> **What is needed**: Once the line containing "Поляризация: видеть невидимое, продавать..." is found in the entries below, reproduce it and every line after it, stopping at and including the line containing "ПОИСК ПО САЙТУ"; reproduce nothing else, and keep each line exact.
"""
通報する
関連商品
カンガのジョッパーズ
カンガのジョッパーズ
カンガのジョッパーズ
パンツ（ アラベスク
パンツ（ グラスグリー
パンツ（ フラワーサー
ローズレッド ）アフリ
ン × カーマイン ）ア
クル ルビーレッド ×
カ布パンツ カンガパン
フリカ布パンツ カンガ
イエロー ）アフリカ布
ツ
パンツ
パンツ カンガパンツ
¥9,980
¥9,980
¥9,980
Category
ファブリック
"""
"""
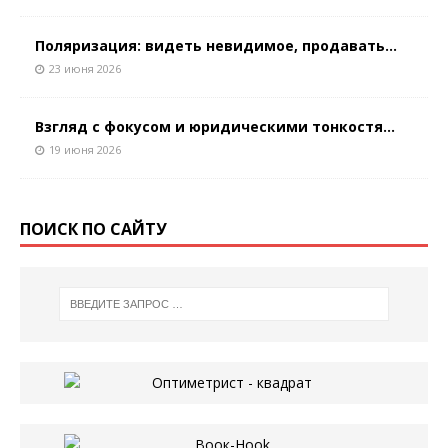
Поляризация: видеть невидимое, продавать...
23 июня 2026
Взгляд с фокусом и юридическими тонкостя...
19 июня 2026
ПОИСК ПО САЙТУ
"""
> **Answer for the task**:
Поляризация: видеть невидимое, продавать...
23 июня 2026
Взгляд с фокусом и юридическими тонкостя...
19 июня 2026
ПОИСК ПО САЙТУ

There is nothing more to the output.